---------- ページ本文
年金2,000万円不足問題や、この低金利では資産運用が難しいことから、マンションやアパートなどの不動産を多額のローンを活用し購入することで、不動産投資にチャレンジする若い方が増えてきています。
不動産投資は、ミドルリスク・ミドルリターンの投資と言われていますが、「投資」である以上、必ずリスクはあります。
投資に失敗しないための準備は必要ですが、たとえ不動産投資に失敗したとしても負債が膨らむ前に対応すれば、被害を最小限に抑えることもできるでしょう。
この記事では、不動産投資に失敗する原因から、その解決策、自己破産について解説して行きます。
不動産投資に失敗する原因
①借り手がみつからない
不動産投資は、不動産を保有しているだけで経費がかかります。固定資産・都市計画税に加え、管理費・修繕費も必要です。また、不動産投資ローンを利用していれば、毎月、利息と借入金の支払いと約定弁済があります。
--------------------
---------- 提供データ
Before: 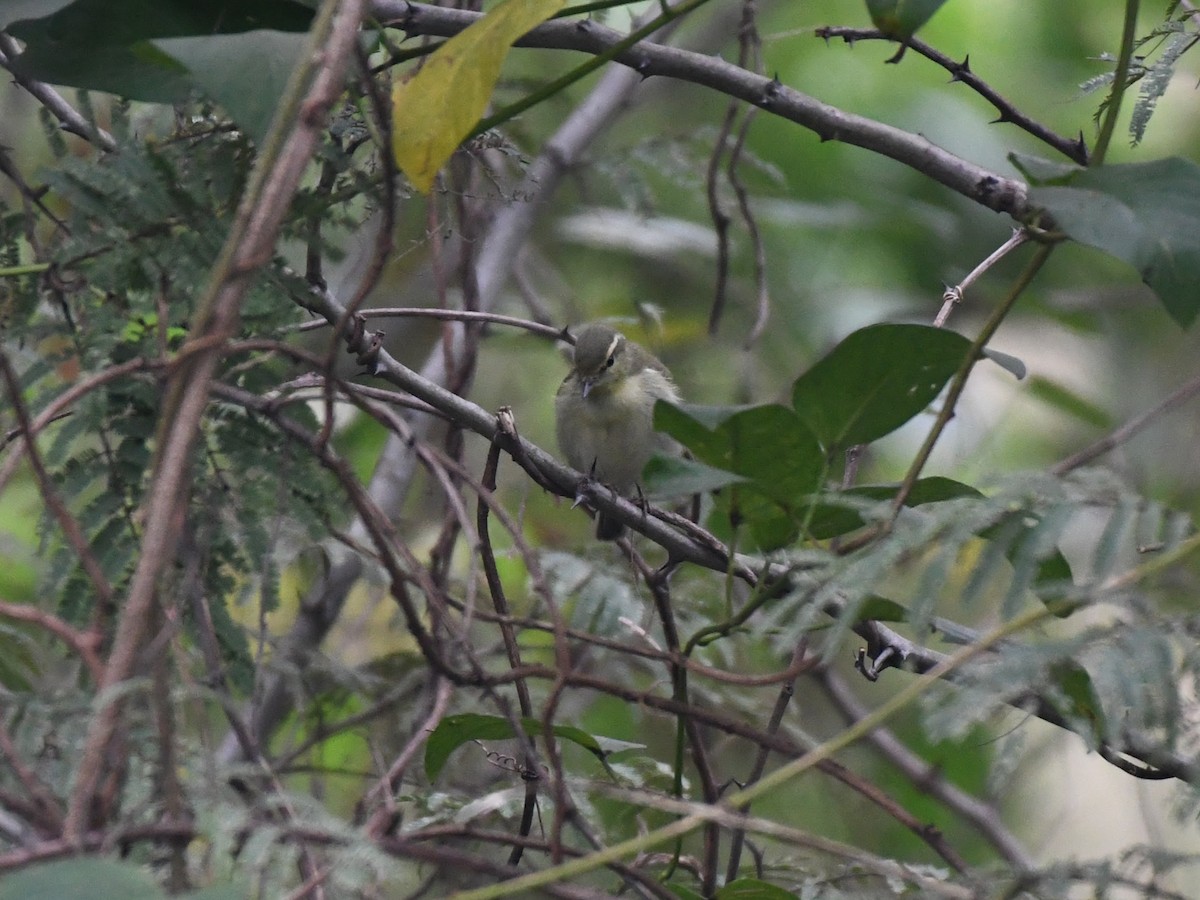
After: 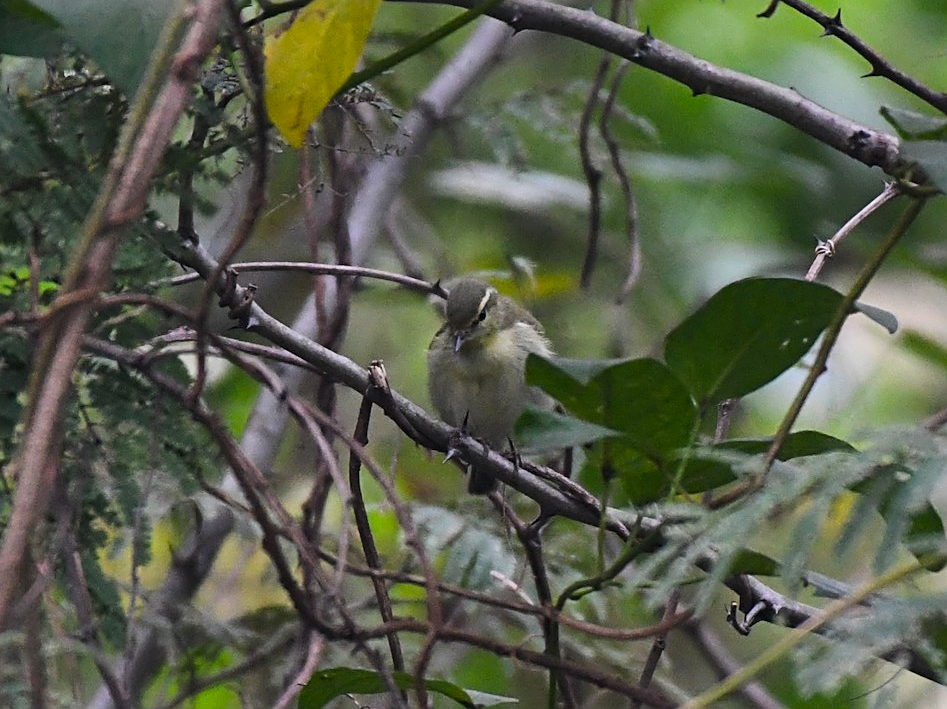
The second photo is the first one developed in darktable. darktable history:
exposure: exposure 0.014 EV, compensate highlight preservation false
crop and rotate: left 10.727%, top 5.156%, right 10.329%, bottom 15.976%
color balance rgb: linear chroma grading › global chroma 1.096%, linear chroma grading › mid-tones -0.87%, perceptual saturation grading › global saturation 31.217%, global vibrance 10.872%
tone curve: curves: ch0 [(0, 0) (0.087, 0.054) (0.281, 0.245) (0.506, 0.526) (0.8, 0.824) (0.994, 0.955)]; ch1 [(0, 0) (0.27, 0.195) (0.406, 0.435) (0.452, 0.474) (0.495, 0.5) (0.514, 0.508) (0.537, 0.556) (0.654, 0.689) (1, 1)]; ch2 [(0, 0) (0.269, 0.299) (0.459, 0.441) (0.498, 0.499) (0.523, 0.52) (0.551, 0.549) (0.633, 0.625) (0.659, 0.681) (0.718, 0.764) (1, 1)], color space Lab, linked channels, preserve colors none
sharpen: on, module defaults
--------------------
**記述課題**
1 - 不動産投資についての本文から、「投資に失敗しないための準備は」から「支払いと約定弁済があります。」までの部分を、そのまま書き写してください。
2 - 不動産投資についての本文をもとに、次の問いに答えてください。
(a) 不動産投資は、どのような投資だと言われていますか。
(b) 不動産を保有しているだけでかかる税として、何が挙げられていますか。
(c) 不動産投資に失敗する原因の一つ目として、何が挙げられていますか。
3 - 不動産投資についての本文を、最後の文の後から書き進めてください。
記録の各行は参照しなくてかまいません。

**課題別の解答**
1 -
投資に失敗しないための準備は必要ですが、たとえ不動産投資に失敗したとしても負債が膨らむ前に対応すれば、被害を最小限に抑えることもできるでしょう。
この記事では、不動産投資に失敗する原因から、その解決策、自己破産について解説して行きます。
不動産投資に失敗する原因
①借り手がみつからない
不動産投資は、不動産を保有しているだけで経費がかかります。固定資産・都市計画税に加え、管理費・修繕費も必要です。また、不動産投資ローンを利用していれば、毎月、利息と借入金の支払いと約定弁済があります。

2 -
(a) ミドルリスク・ミドルリターンの投資だと言われています。
(b) 固定資産・都市計画税が挙げられています。
(c) 借り手がみつからないことが挙げられています。

3 -
これは、家賃が入って来なくても支払わなければなりません。投資時には、入居者がいたが、その後退去して次の入居者が見つからないケースもあります。見つかったとしても、空室期間が数カ月でも続けば、資金的には大きなダメージです。
また、サブリース契約にともなうトラブルも発生しています。サブリース先が倒産し、予定通りの賃料が入らなかったり、サブリース契約に家賃改定条項があり、数年後に家賃が引き下げられてしまうなどのケースもあります。
賃貸人気が高い立地、設備、管理状況の良い物件を選定することが第一ですが、賃貸契約書なども心配であれば、弁護士などの専門家に事前に確認してもらうことも必要です。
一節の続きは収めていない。